**Passage**:

-----

On Thu, Jul 17, 2014 at 8:51 AM, Akhtar, Shahid (Shahid)
<[email protected]> wrote:
> Dave,
>
> Web traffic was part of the study - you should be able to see page load times 
> on slide 12
>
> Lower levels of traffic were also tested (slides 11,12), however the highest 
> impact of AQM was observed at high traffic levels
>
> We included the largest components of Internet traffic (HAS, Web Traffic, 
> Video Progressive download) which constitute over 75% of all traffic 
> (https://www.sandvine.com/downloads/general/global-internet-phenomena/2014/1h-2014-global-internet-phenomena-report.pdf)
>  at peak hour

I continually am mind-blown by statistical legerdemain.

Just look at the size of the ps3/ps4/xbox gamer market for example. I
don't care about the amount of traffic at all. I care that in a
all-night aming session or a hour long videconference that the
relatively sparse latency sensitive packets get through - in both
directions - regardless of what else is going on on the network.

> The study presented in Nov was our initial work and is not the only component 
> in development of any configuration guidelines

Got any gamers helping write your specs?

>
> -Shahid.
>
> -----Original Message-----
> From: Dave Taht [mailto:[email protected]]
> Sent: Tuesday, July 15, 2014 4:00 PM
> To: Akhtar, Shahid (Shahid)
> Cc: Fred Baker (fred); John Leslie; [email protected]
> Subject: Sane analysis of "typical traffic"
>
> changing the title as this is not relevant to the aqm document...
>
> ... but to an attitude that is driving me absolutely crazy.
>
> On Tue, Jul 15, 2014 at 10:46 AM, Akhtar, Shahid (Shahid) 
> <[email protected]> wrote:
>> Dave,
>>
>> The message of the results that we presented in November is that it is 
>> possible, with currently deployed access hardware, to configure RED so that 
>> it consistently improves the end user experience of common network services 
>> over Tail-Drop (which is most often configured), and that this improvement 
>> can be achieved with a fixed set of RED configuration guidelines.

-----

**Input data**:

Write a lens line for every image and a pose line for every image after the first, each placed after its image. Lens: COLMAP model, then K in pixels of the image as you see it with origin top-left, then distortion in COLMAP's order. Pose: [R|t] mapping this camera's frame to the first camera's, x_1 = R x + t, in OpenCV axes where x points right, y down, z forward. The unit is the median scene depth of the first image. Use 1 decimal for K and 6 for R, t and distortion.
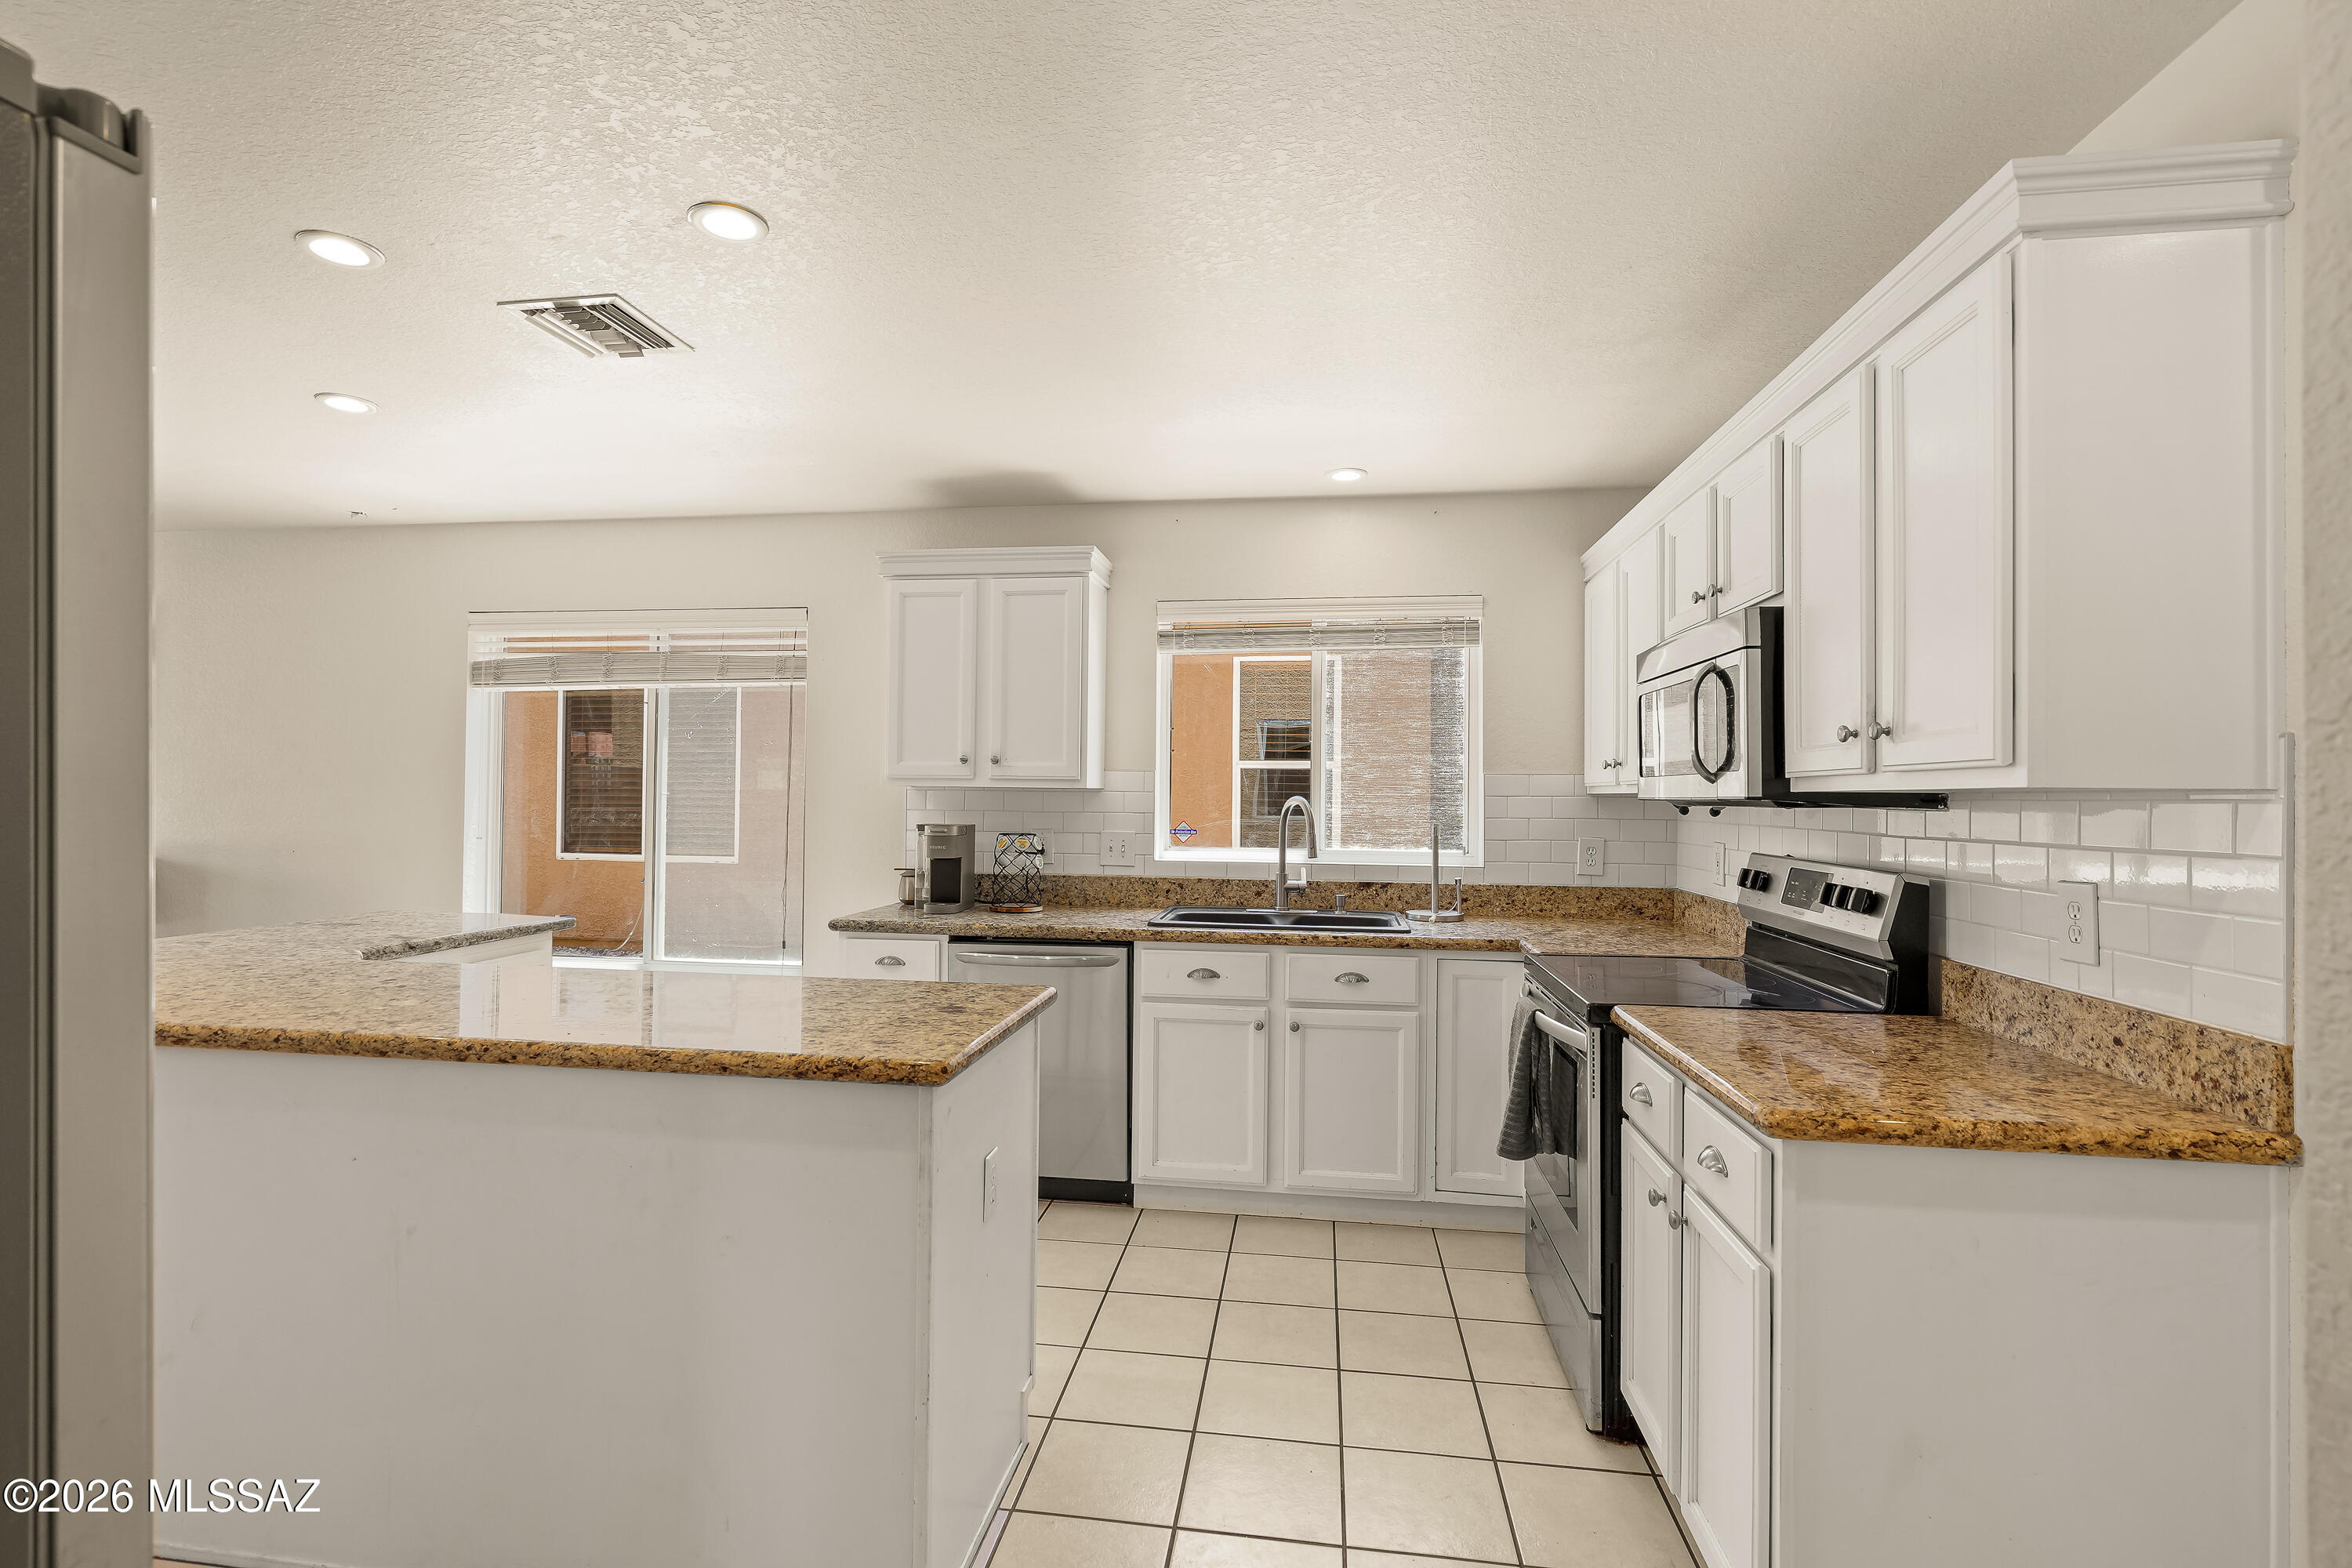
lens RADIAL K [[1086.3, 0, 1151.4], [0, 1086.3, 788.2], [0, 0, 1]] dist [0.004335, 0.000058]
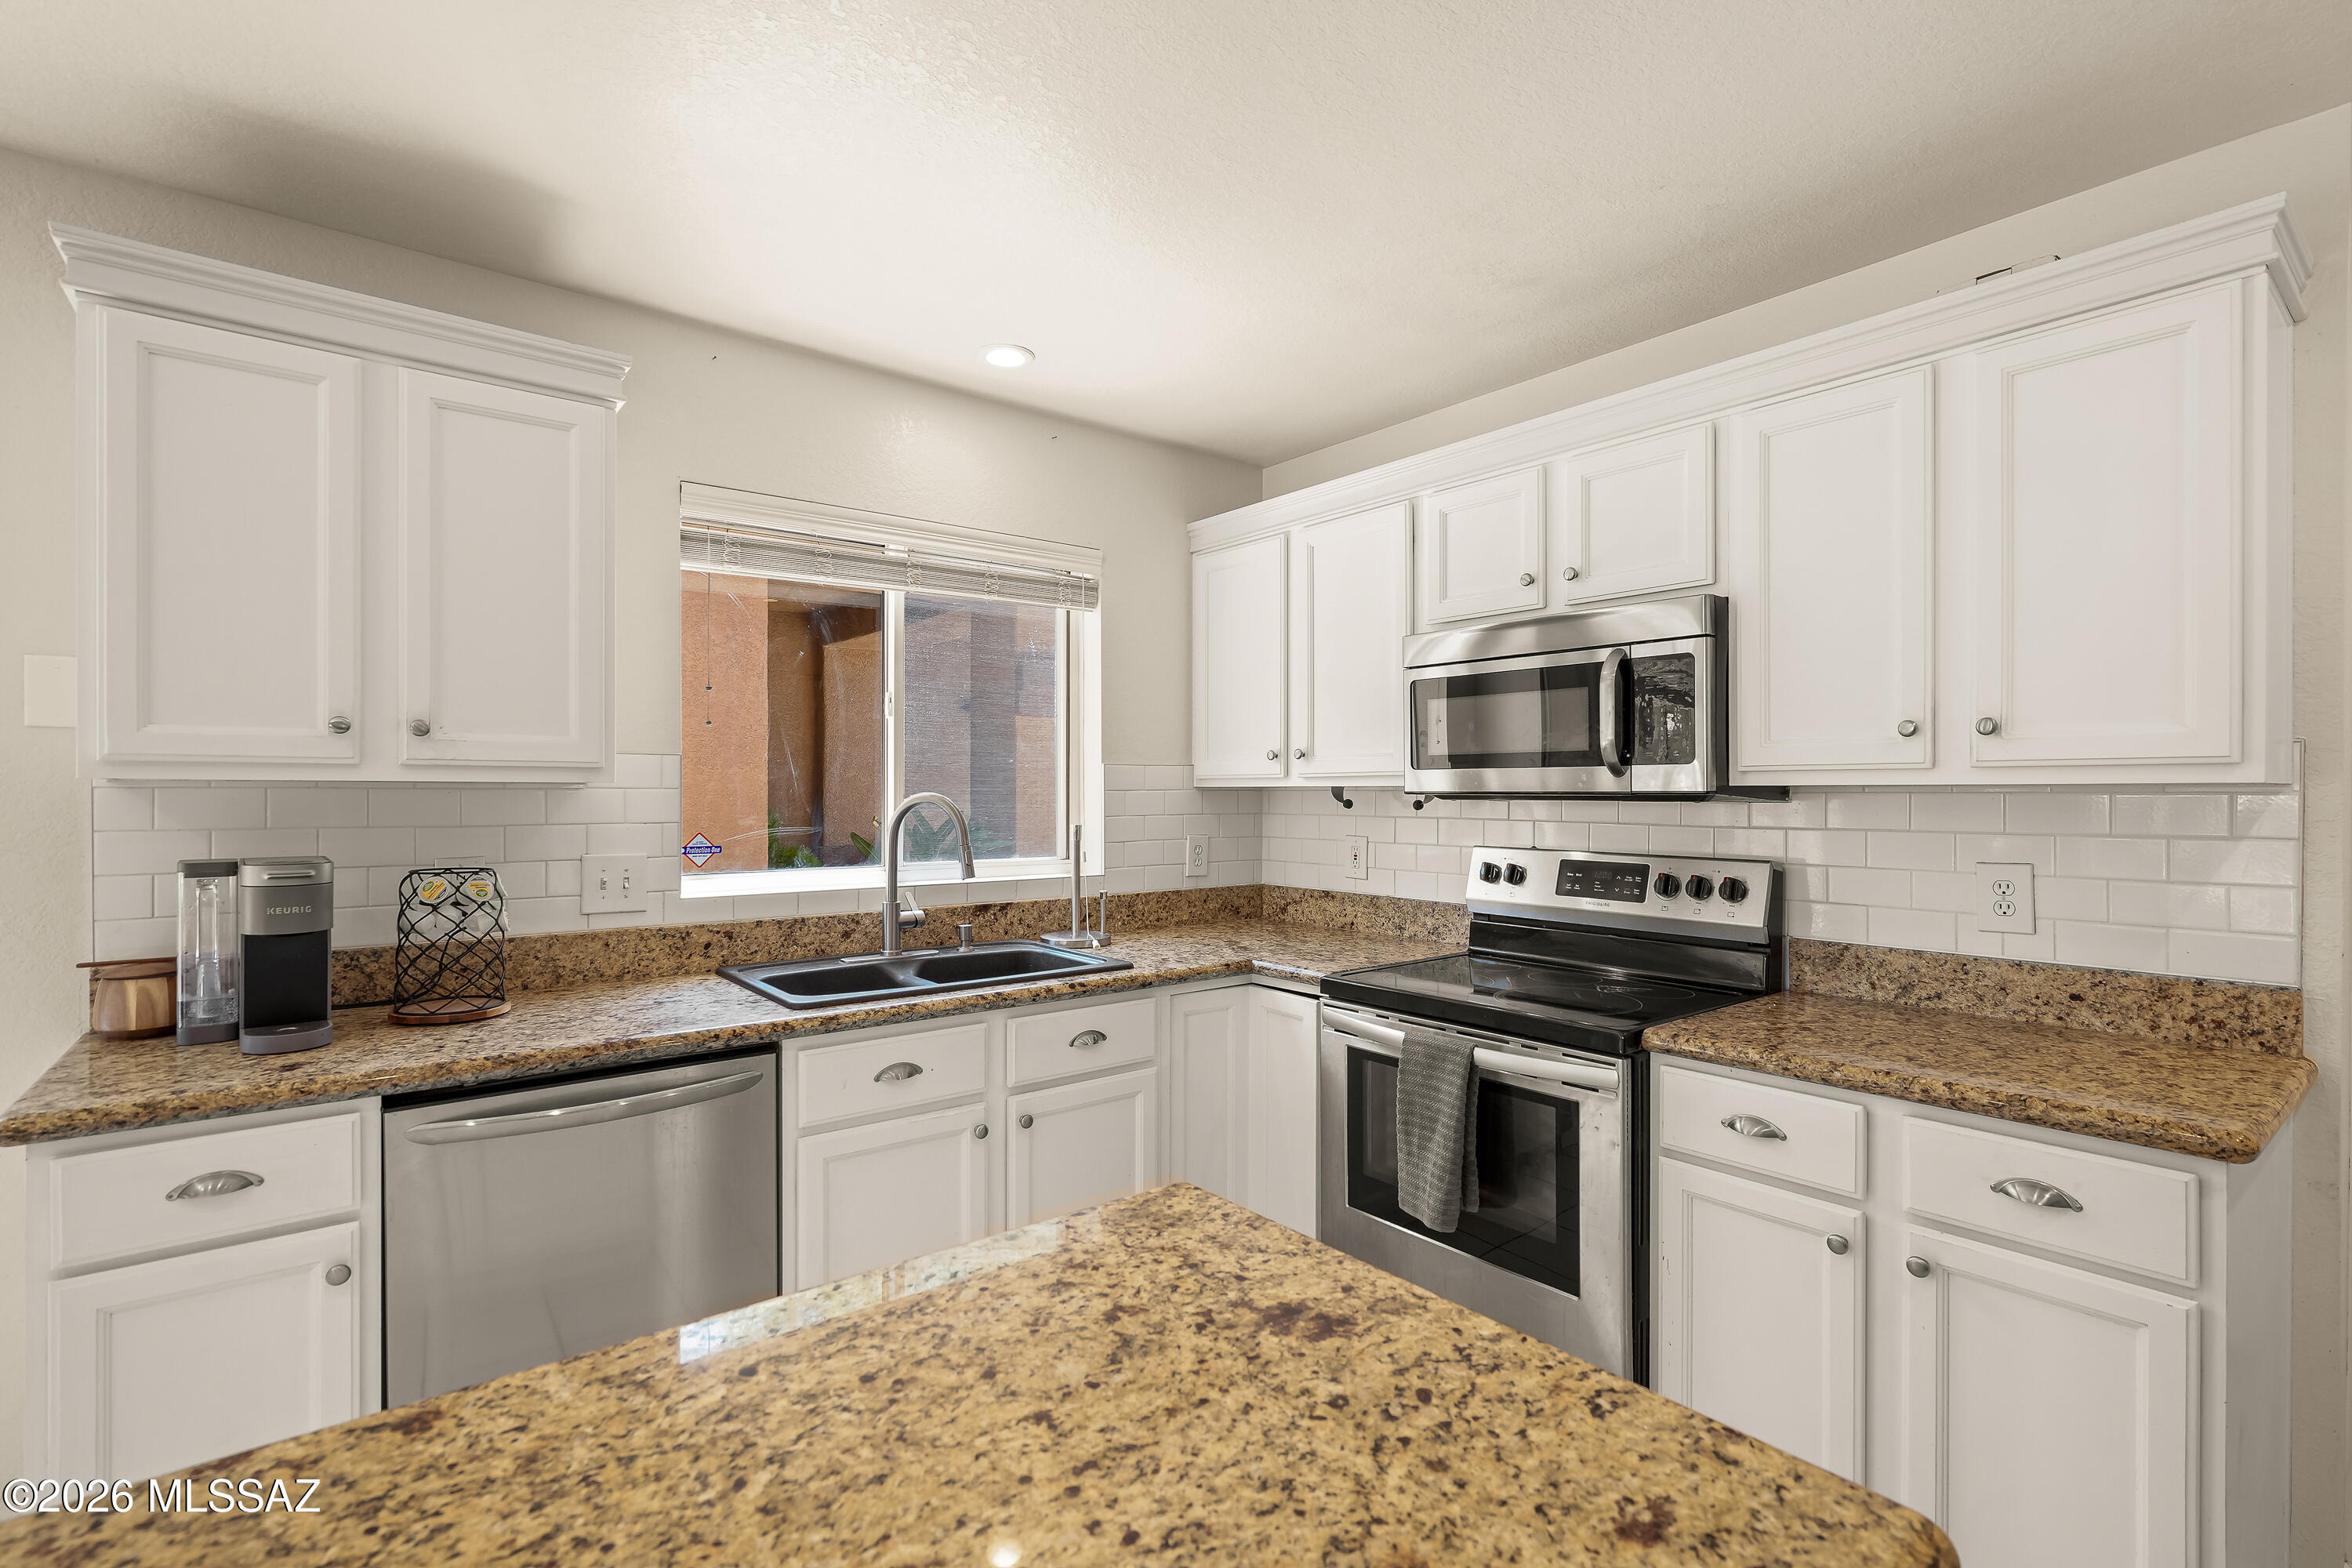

-----

Set down part of the email word for word, beginning at the words "Got any gamers" and stopping after "To: Akhtar, Shahid (Shahid)". The listing has no part in what is asked here.

**Exercise output**:
Got any gamers helping write your specs?

>
> -Shahid.
>
> -----Original Message-----
> From: Dave Taht [mailto:[email protected]]
> Sent: Tuesday, July 15, 2014 4:00 PM
> To: Akhtar, Shahid (Shahid)